Performance: Planning Costs Less than Rearchitecting
Developers often say that one of their goals is to be “fast”. Yet when they release their customers still complain that it is slow and unresponsive. According to Microsoft’s internal research, the most common root cause of this is the lack of planning. Making an application “fast” isn’t a real goal because it can’t be measured. So as performance starts to slip, developers often don’t notice it. Or worse, performance is tested on the right kind of hardware or environmental conditions.
The pillars of performance are Fast, Fluid, and Efficient. But rather than looking at these as abstract concepts, you can discuss them in terms that lead to real plans with specific targets such as “load 30 images into the main view in 1 second or less”. This kind of performance planning allows for meaningful testing and early detection of performance problems.
One way to determine whether or not an application is “fast” is to view it in terms of “interaction classes”. An interaction class is used to describe a type of interaction and an acceptable time frame for the interaction to complete. Here are some examples used by Microsoft on their projects:
- Fast: 100 to 200 ms – Press a button, open a menu, bring up an app bar
- Typical: 300 to 500 ms – Resize, Semantic Zoom
- Responsive: 500 ms to 1 sec – Navigate to a different page
- Launch: 1 to 3 sec – Launching from a cold state
- Continuous: 500 ms to 5 sec – Downloading files
- Captive: 500 ms to 10 seconds – Somewhat long running operations. The user may switch to another app while waiting.
Complex interactions may need to be broken down into multiple time points. For example, navigating to a search result page can require three time points:
- First Response (Fast): The user see that something has started so they don’t keep pressing the search button
- Responsive: The textual information for the search results are visible and the UI is usable.
- Visible complete (Continuous): All content is loaded, including images.
Fluidity can be measured in terms of frames per second. For most applications, the recommended goal is known as “Buttery Smooth” or 60 fps. Applications that cannot maintain this level of fluidity should consider simplifying their screen.
Efficiency should be considered from the user’s perspective. They usually don’t care a lot if the CPU or network is running hot while the application is doing something they requested. But when the user is idle, so should the application. So a goal of all applications is zero ambient resource consumption.
Applications that consume more memory are more likely to be swapped out to disk or tombstoned, so another goal should be low memory usage. Since what’s considered to be acceptable varies widely by the type of application, there are no specific recommendations in this area.

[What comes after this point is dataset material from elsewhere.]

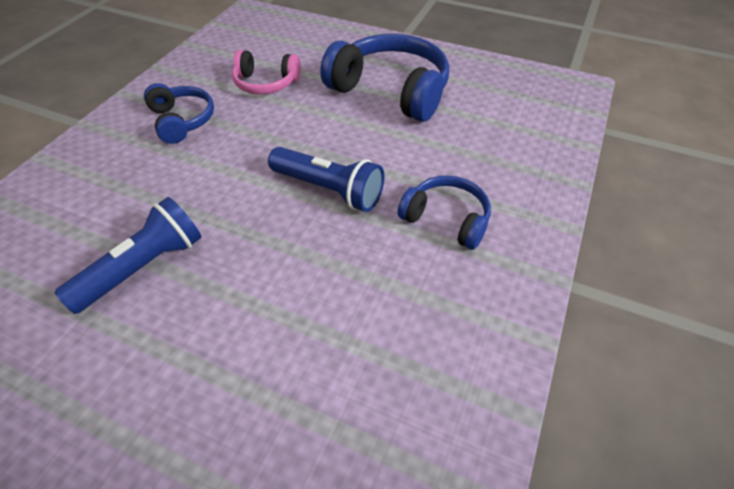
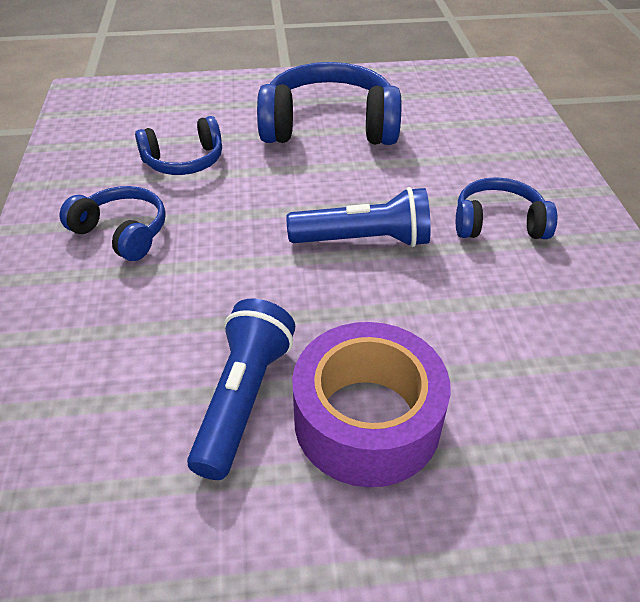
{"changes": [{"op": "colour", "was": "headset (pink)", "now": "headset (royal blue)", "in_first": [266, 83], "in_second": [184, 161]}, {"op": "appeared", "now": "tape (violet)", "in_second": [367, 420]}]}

Battery life and, for mobile devices, data plan usage are also major concerns for the end user. According to one study Microsoft commissioned, 50% of users cite heavy battery usage as a reason why they uninstall applications. Fortunately modern performance tools can not only measure the amount of I/O traffic, but also approximate the about of energy being consumed by running the application. Again, these
Planning and implanting rich instrumentation is necessary to truly understand the performance behavior of the application. Look into using sophisticated logging frameworks like Semantic Logging can be used to correlate the beginning and ending of specific operations.

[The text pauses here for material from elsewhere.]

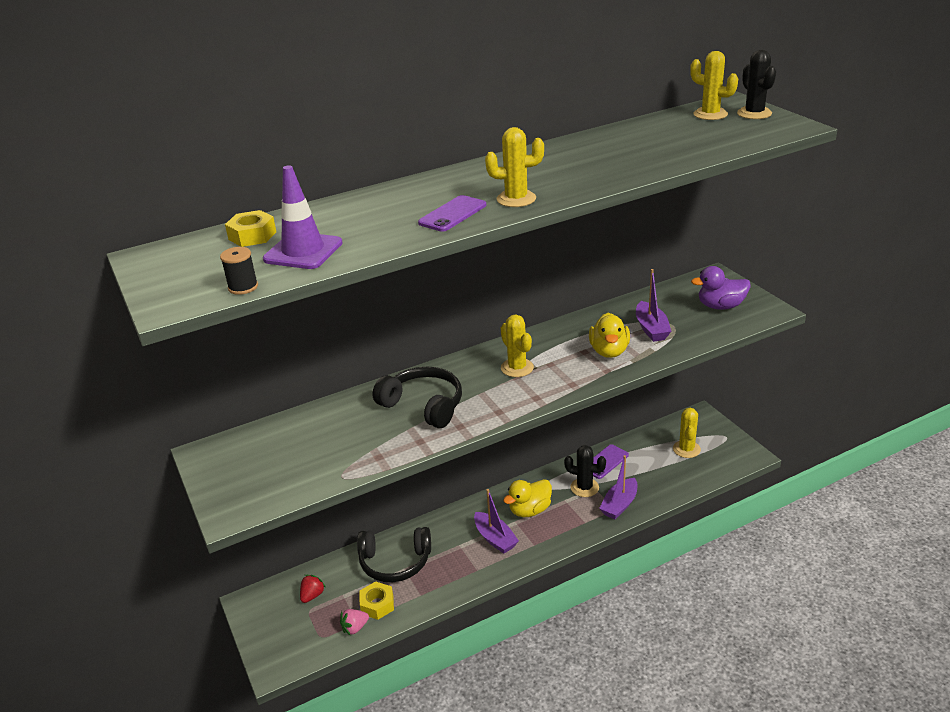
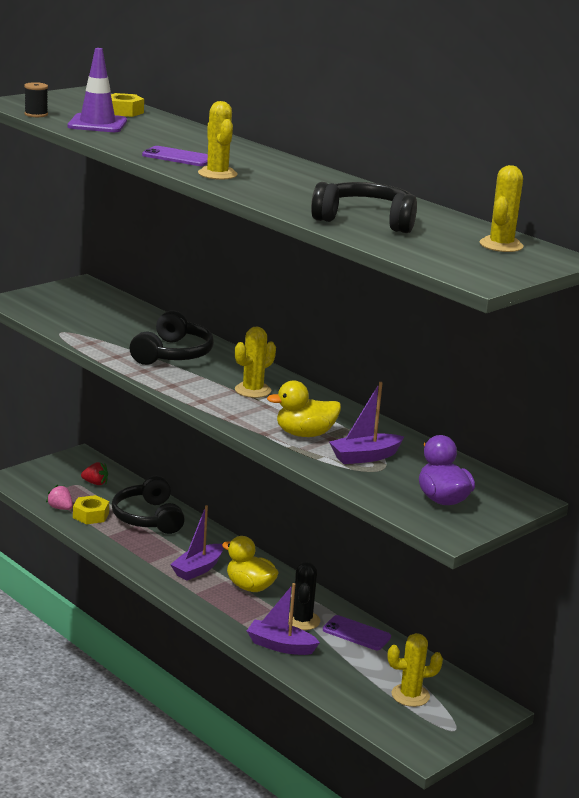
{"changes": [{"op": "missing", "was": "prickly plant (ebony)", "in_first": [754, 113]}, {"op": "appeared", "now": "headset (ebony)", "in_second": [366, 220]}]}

A quiet system is key for testing; if the system is doing any work in the background it can throw off the test results. To this effect Will Sergeant of Microsoft recommends that you
- Turn off background applications. If you are using Windows 8, this means turning off your “Lock Screen Apps”.
- For managed code, generate the native code image. This can be done by running the application for 30 seconds or more, then running the Windows 8 System Maintenance tasks.
- Always capture multiple runs.
Always test on a variety of hardware and network topologies. A slow network can have a disastrous effect on the performance of an application’s performance, especially when it tries to download data on the UI thread. Screen sizes can also have significant effect on performance, as large screen needs to display more data at one time.
This information was originally presented in the Build 2013 session by the same name.